Moffitt research assists targeted lung cancer therapy
Eric Haura and his colleagues at the Moffitt Cancer Center are studying mutated genes found in the most common form of lung cancer in the U.S. in an effort to aid targeted anti-cancer therapy. MOFFITT CANCER CENTER
Suncoast News staff report
Published: June 12, 2014
As part of the effort to help doctors create targeted personalized treatment for cancer patients, researchers at the H. Lee Moffitt Cancer Center are studying altered genes thought to play a role in the development of the nation’s most common form of lung cancer. Led by Eric Haura, director of the Moffitt Lung Cancer Center of Excellence, the investigators have been studying a set of 10 highly mutated genes. Called oncogenic driver genes, they are thought to play a role in the progression of lung adenocarcinoma, which strikes an estimated 130,000 Americans each year. As they reported in the May 21 issue of the Journal of the American Medical Association, the Moffitt researchers, working in conjunction with the Lung Cancer Mutation Consortium, have been studying oncogenic driver genes from tissue samples from more than 1,000 lung cancer patients. During their research, the Moffitt team has developed a method of analyzing multiple genes at the same time from a limited amount of lung cancer tissue. They did this because the growing number of cancer-associated mutated genes was making the testing increasingly inefficient.

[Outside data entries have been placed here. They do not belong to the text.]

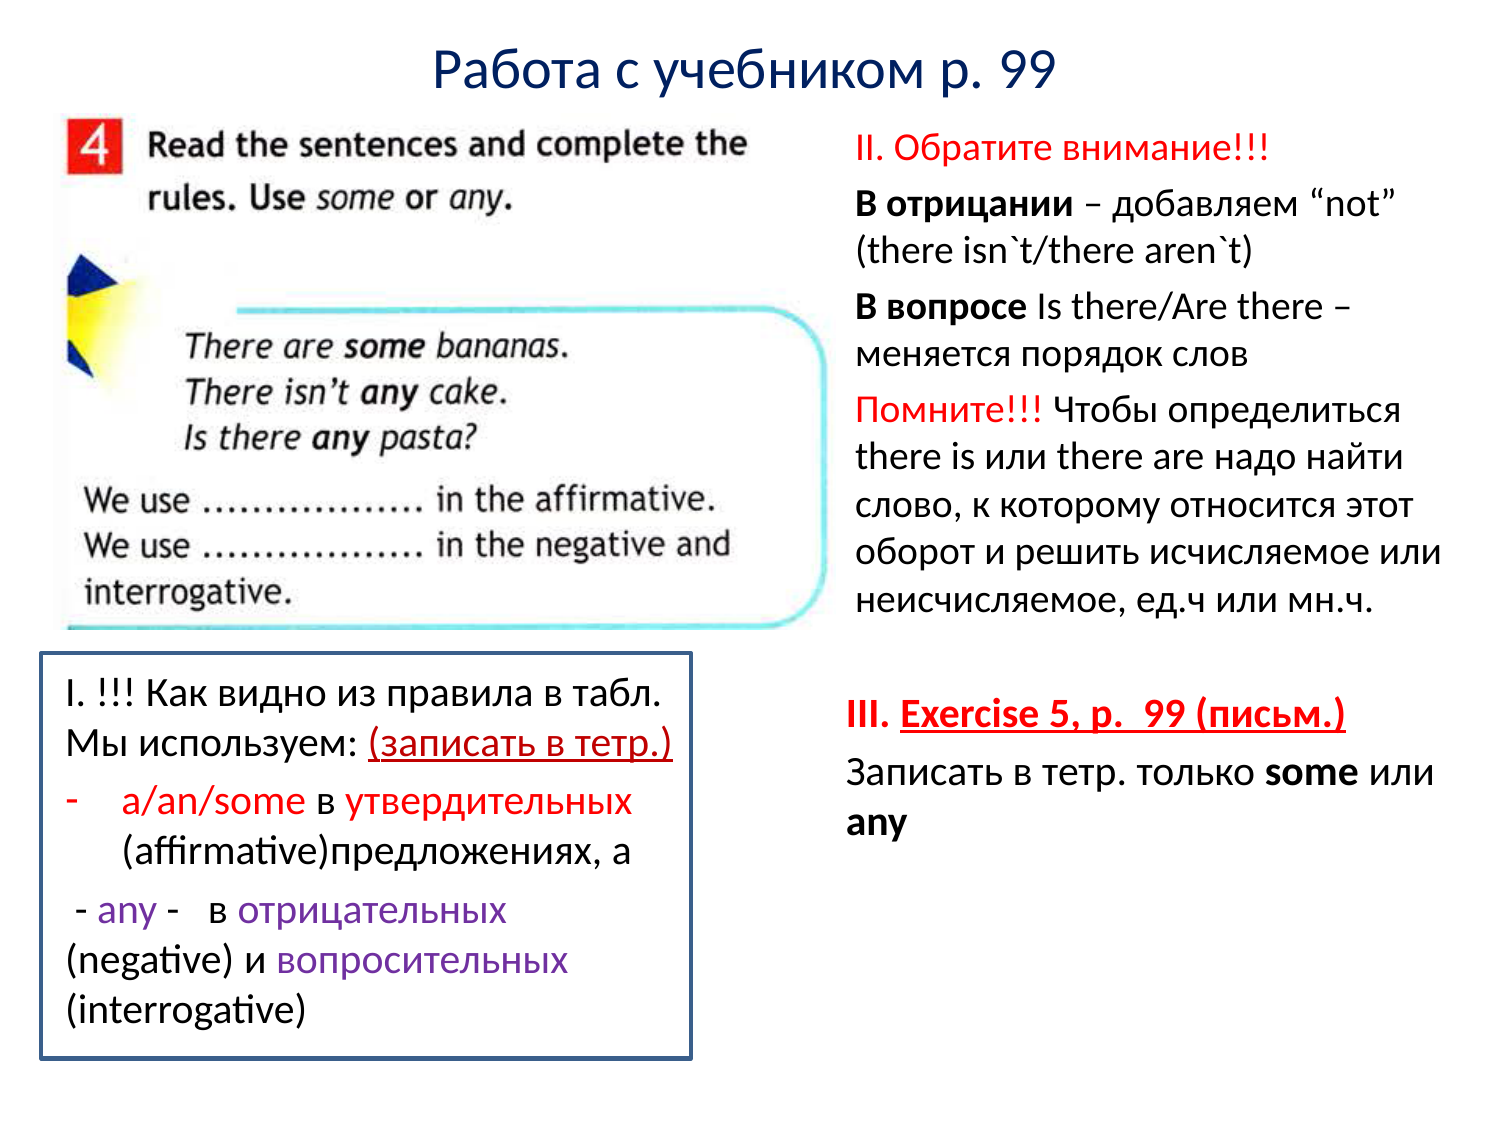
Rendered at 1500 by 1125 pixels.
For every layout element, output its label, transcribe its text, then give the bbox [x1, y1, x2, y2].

picture [52, 113, 837, 630]
text_box [39, 651, 693, 1061]
text_box III. Exercise 5, p. 99 (письм.) Записать в тетр. только some или any [830, 678, 1475, 1104]
text_box II. Обратите внимание!!! В отрицании – добавляем “not” (there isn`t/there aren`t) В вопросе Is there/Are there – меняется порядок слов Помните!!! Чтобы определиться there is или there are надо найти слово, к которому относится этот оборот и решить исчисляемое или неисчисляемое, ед.ч или мн.ч. [839, 113, 1475, 634]
list I. !!! Как видно из правила в табл. Мы используем: (записать в тетр.) a/an/some в утвердительных (affirmative)предложениях, а - any - в отрицательных (negative) и вопросительных (interrogative) [50, 656, 694, 1083]
title Работа c учебником p. 99 [64, 19, 1425, 112]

The Moffitt study is thought to be the first to use the simultaneous analysis of multiple cancer gene mutations to guide targeted treatment. Of the lung adenocarcinoma patients studied, 64 percent had at least one of the oncogenic driver genes in their cancer cells, the Moffitt team reported. Based on this finding, the patients with the driver genes were offered anti-cancer therapies that were personalized to exploit the genetic profiles of their cancer cells. The patients who received the targeted therapies lived longer than those who did not, the researchers reported. “Precision medicine is the future of cancer care. We are continuing this study by attempting to profile all advanced lung adenocarcinoma patients for driver genes to match them with appropriate therapies,” Haura said. “We’d like to extend this further to examine for driver genes in other types of lung cancer, such as squamous cell lung cancer.” The team’s current efforts include using the technology it has developed to study anti-cancer drug resistance and developing additional methods of aiding clinical decision making. In addition to Moffitt, members of the five-year-old Lung Cancer Mutation Consortium include the Dana Farber Cancer Institute in Boston; Memorial Sloan Kettering Cancer Center in New York; M.D. Anderson Cancer Center in Houston; Vanderbilt-Ingram Cancer Center in Nashville, Tenn.; and Yale Cancer Center in New Haven, Conn. The Moffitt study was supported by a grant from the National Institutes of Health.